Wierdak couldn’t be reached for comment, but Jeffrey, speaking on her behalf, said she found the petitions of the five candidates to be “grossly out of place.”

“How can you offer leadership if you can’t bother to read the forms?” Jeffrey said. “You can’t fill out the right candidate form and you’ve run three times for office like Mr. (Jim) Bailey? They can’t read, and they don’t desire to read.”

Bailey, who is seeking a two-year term against Jeffrey’s son, Joshua, said the village clerk sent the candidates letters advising them they could use the forms even if they were the wrong ones.

He said he believes Wierdak “is not smart enough to come up with this,” and the objections were the doing of board President Mike Wade.

“This is all Mr. Wade trying to engineer the board,” Bailey said. “Elaine is a patsy.”

Wade did not respond to a request for comment.

The Support the Library committee began organizing last year in response to actions taken by a new library board majority led by Wade. In July, Wade recommended the firing of Kennedy due to “issues of communication with the board,” though the two long differed on issues, including Kennedy’s push to build a library on Kuhn Road. Since Kennedy’s dismissal, the board voted to put the 7½-acre Kuhn Road property up for sale and hired a new director, Susan Westgate, who has been serving as assistant director of the Bartlett Public Library.

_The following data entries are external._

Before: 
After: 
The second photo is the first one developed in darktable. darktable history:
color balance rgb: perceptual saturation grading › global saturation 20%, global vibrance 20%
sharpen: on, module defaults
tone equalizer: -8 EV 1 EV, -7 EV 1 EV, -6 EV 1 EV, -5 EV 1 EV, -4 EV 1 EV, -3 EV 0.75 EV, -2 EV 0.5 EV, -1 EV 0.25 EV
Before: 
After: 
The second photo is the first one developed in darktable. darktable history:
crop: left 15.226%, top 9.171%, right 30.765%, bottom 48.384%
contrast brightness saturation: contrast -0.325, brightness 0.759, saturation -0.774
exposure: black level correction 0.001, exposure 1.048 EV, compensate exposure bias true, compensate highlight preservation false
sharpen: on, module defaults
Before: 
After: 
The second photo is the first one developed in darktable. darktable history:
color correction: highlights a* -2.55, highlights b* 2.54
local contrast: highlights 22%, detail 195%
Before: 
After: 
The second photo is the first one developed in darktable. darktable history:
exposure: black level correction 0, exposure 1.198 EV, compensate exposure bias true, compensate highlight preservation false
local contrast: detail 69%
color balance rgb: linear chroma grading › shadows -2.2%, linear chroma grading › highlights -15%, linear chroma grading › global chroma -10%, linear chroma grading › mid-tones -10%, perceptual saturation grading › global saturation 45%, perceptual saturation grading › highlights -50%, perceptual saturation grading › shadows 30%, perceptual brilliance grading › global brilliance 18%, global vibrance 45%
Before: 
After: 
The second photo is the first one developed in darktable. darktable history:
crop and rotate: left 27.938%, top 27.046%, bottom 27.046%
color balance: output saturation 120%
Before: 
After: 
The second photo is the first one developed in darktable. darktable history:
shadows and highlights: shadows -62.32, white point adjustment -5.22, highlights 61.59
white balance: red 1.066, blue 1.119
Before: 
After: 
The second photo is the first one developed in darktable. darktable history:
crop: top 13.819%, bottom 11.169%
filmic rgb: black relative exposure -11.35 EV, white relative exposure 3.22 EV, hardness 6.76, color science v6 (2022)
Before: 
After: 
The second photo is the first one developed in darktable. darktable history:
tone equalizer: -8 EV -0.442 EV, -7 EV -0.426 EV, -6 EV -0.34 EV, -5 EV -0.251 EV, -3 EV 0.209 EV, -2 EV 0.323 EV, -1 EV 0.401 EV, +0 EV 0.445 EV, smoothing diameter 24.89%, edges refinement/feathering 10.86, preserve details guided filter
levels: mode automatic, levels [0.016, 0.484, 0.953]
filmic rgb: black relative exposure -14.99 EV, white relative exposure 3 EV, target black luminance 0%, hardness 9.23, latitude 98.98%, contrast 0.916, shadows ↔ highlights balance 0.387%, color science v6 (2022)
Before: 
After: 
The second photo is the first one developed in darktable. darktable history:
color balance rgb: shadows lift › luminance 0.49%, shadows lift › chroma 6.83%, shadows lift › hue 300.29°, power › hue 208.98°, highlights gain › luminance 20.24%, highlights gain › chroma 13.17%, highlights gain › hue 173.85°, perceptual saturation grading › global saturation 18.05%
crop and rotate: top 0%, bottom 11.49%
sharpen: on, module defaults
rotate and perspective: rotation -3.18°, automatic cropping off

The five candidates slated by the Support the Library committee are being opposed primarily by members of the Chicago West Patriots Tea Party, organized by Wade. Those candidates are Wade, Joshua Jeffrey and current Trustees Jerry Clark and Susan Galle.

“This board has done a good job,” Dominick Jeffrey said. “We’re looking for a tax reduction in the next budget. We have a good library director coming on board. And we straightened out the things that were wrong ... (The other) group wants to come in there and tax the life out of you.”

Justin Moran also is running for the board.

The electoral board is convened any time objections are filed against nominating petitions in village or library races. The village pays for the hearing, which could cost more than $1,000, mainly due to lawyers’ fees, Fenner said.

The last hearing was in 2009, when one candidate for library board, Linda DeRango, was tossed off the ballot because she filed for an open 4-year term as well as a 2-year term. Objections filed against four other candidates — Wade, Jeffrey, his son Joshua and DeRango’s husband David — were overturned.

Wade was elected in 2009; Dominick Jeffrey and David DeRango in 2011.

Jeffrey said the electoral board’s ruling “seems like a double standard” since Linda DeRango was taken off the ballot for an error he believes to be minor in comparison.

“I guess the law only applies to some people,” Jeffrey said.

Linda DeRango, who was fired as a library circulation desk clerk and receptionist in February 2007, also filed suit against the library. She claimed her termination was based upon not supporting an April 2007 referendum question to build a new library.

A settlement conference between attorneys for DeRango and the library was held in November — almost two years after she filed suit, according to federal court records. Library officials have denied requests to release the settlement agreement until the document is formally executed.

In December, the library board consented to terms of a settlement with DeRango in a closed session meeting.

Wierdak’s lawsuit was settled out of court in October 2010, with the library paying her $39,000, according to a settlement agreement obtained through the Freedom of Information Act.